TÜİK sendikacılığı ile nereye kadar?
Sendika içi bu bölünmüşlük sendikalar arası rekabet ile birleşince, mücadele değil münazara örgütüne dönüşen sendikaları, tek adam yönetimi açısından çekip çevirmek daha da kolaylaşmaktadır.
Fotoğraf: Evrensel
İlhan KARAKURT
Antalya
Birleşik Kamu İş’in 9 Haziran’da TÜİK önünde basın açıklaması yapmasına polis müdahale ederek engellemişti. 1 Temmuz’da ise KESK’in yine TÜİK önünde basın açıklaması yapmak istemesine polis müdahale ederek izin vermedi!
Elbette, kamu emekçilerinin ücretlerine yapılacak zammın belirlenmesinde TÜİK’in enflasyon rakamlarının esas alınması, dolayısıyla da sendikaların TÜİK’i hedef göstermesi ve önünde açıklama yapmak istemesi anlaşılır bir durumdur. Baştan söyleyelim, sendikacılara yönelik yapılan engelleme ve polis müdahalesi kabul edilemez. Ancak, bu polis müdahalesine tepki, gölgesinde kalan acı gerçekliği görmemizi engellememelidir. Şöyle ki; işyerleri ve üyeleri ile bağları pamuk ipliği kadar zayıf olan her iki sendika yöneticilerinin 40-50 kişi ile TÜİK’e karşı “sefer düzenlemeleri” iki açıdan izaha muhtaçtır.
1- “Sendikal mücadeleden” ve buna bağlı olarak hükümetin sahte enflasyon rakamları yayımlama merkezi olan TÜİK’i “protesto” etmekten, sadece ve sadece sendika üst yöneticilerinin, o da bir kısmının “basın açıklaması” yapmalarının anlaşılmasıdır.
2- Her iki konfederasyonun aynı şeyi, ayrı ayrı yaparak farklı sonuçlar beklemesi mevcut sendikal anlayışın geldiği noktayı göstermesi açısından “ibretlik!” bir durumdur.
TÜİK, sadece ayda bir enflasyon rakamlarını açıklayan kurum değil, esas olarak da tek adam yönetiminin emekçileri hedef alarak kullandığı ekonomik ve politik bir silahıdır.

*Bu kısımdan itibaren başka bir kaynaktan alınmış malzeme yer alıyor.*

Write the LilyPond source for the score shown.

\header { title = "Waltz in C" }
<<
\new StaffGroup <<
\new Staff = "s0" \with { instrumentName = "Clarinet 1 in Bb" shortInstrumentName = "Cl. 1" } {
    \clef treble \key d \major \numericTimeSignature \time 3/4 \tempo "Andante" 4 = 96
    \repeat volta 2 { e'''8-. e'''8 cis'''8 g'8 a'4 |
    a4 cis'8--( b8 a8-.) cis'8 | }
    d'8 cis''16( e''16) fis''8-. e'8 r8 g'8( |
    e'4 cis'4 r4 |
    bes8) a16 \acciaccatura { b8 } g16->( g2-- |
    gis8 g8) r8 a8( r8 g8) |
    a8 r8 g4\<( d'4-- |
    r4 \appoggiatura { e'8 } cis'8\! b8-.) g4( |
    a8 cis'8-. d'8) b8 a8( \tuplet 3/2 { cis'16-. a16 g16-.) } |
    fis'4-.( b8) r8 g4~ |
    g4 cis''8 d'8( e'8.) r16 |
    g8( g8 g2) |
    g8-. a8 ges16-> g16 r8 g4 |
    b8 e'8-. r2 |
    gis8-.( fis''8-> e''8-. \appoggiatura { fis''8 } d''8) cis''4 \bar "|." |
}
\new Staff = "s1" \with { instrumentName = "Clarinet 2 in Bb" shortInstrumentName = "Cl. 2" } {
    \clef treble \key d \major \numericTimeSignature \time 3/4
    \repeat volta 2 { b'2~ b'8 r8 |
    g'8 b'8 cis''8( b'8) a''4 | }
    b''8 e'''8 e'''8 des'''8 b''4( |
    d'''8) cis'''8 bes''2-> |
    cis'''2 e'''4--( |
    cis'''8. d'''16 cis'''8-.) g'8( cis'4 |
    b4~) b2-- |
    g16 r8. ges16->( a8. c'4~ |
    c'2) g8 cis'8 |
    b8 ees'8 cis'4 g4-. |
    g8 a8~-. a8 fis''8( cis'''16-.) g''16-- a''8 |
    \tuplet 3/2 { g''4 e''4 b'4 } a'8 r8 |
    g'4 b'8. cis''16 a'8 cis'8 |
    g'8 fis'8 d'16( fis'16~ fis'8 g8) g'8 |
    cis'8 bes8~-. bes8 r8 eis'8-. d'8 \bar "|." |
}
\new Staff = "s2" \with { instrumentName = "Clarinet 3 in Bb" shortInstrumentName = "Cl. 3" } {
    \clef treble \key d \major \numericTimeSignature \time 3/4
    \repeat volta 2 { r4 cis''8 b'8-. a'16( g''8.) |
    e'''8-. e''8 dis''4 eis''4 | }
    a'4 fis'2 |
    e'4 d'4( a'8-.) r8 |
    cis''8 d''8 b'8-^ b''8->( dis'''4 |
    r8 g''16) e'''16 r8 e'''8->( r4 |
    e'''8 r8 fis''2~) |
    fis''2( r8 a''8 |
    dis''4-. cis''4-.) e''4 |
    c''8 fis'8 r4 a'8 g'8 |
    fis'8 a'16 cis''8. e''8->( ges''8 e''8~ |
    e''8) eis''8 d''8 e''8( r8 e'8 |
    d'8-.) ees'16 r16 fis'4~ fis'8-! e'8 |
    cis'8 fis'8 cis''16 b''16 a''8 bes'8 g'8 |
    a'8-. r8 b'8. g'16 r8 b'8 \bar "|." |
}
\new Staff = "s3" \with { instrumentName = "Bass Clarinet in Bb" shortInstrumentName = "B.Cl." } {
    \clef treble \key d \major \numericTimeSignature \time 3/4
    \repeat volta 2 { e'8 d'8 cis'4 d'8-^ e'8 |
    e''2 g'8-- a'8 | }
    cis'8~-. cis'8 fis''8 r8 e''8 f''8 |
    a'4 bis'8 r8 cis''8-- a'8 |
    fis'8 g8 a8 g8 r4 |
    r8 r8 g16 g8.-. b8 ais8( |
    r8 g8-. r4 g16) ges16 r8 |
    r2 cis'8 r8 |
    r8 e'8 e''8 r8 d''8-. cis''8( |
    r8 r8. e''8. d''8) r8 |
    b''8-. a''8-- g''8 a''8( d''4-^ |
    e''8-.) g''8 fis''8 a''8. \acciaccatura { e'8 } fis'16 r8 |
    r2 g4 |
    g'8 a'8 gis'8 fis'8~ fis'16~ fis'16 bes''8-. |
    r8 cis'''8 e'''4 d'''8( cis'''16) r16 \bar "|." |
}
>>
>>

Dost acı söyler; siyasal açıdan en zor günlerini yaşayan tek adam yönetiminin sendikal açıdan (Memur-Sen ve Kamu-Sen yönetimi dahil) en rahat dönemini yaşıyor olması bizlerin yaman bir çelişkisi değil midir? Tek adam ve yandaş sendika yöneticilerinin böylesine bir rahatlık içerisinde olmalarında ne kadar payımız olduğunu sorgulamalıyız. Sahiden bu yaman çelişki içerisinde, her şey normalmiş gibi yaşamaya daha ne kadar, kimin vicdani el verecek?
Bu yaman çelişkinin olumsuz bir yansıması olarak sendikaların bünyesinde “aktif yönetici”, “pasif üye” profili oluştuğu söylenir.
Ancak, “aktif yönetici” kavramı kendi içinde bir iş, eylem, faaliyet üretmeyi ifade eder. “Pasif üye” kavramı ise son kertede üye olduğunu ve nereye ait olduğunu bilmeyi ifade eder.
Ancak KESK’te, bu profilin de gerisinde bir ilişki türü yaşanmaktadır; “eylemci yönetici”, “seyirci üye!”
Final; eylemci yöneticilerden seyirci üyeye mesaj; TÜİK önündeki eylemimizi Halk TV’den canlı izleyebilirsiniz! İyi seyirler...
Sendika içi bu bölünmüşlük sendikalar arası rekabet ile birleşince, mücadele değil münazara örgütüne dönüşen sendikaları, tek adam yönetimi açısından çekip çevirmek daha da kolaylaşmaktadır. Zaten, kapitalistleri iktidarda tutan sihir de işçiler emekçiler arasındaki malum bölünme değil midir?
Bu her sendikacı için büyük vebaldir! Bu “ayıplı” yükten hem kendinizi hem de sendikalarımızı kurtarmak için ihtiyacımız olan sihirli sözcük ise demokrasi, hak, hukuk ve adalet için işyerinde, iş kolunda ve ülke sathındaki tüm emekçilerin birleşmesidir!
Sınıflar mücadelesi tarihi de şimdiye kadar bundan başka bir kanun yazmamıştır!
Milyonlarca emekçinin ekonomik, sosyal ve siyasal ihtiyaçları, bu kanundan yararlanmak için başta KESK ve Birleşik Kamu-İş üye ve yöneticileri olmak üzere tüm kamu emekçilerine acil çağrıda bulunuyor; ey emekçiler, ey sendikacılar birleşiniz yoksa mahvolacak dünya!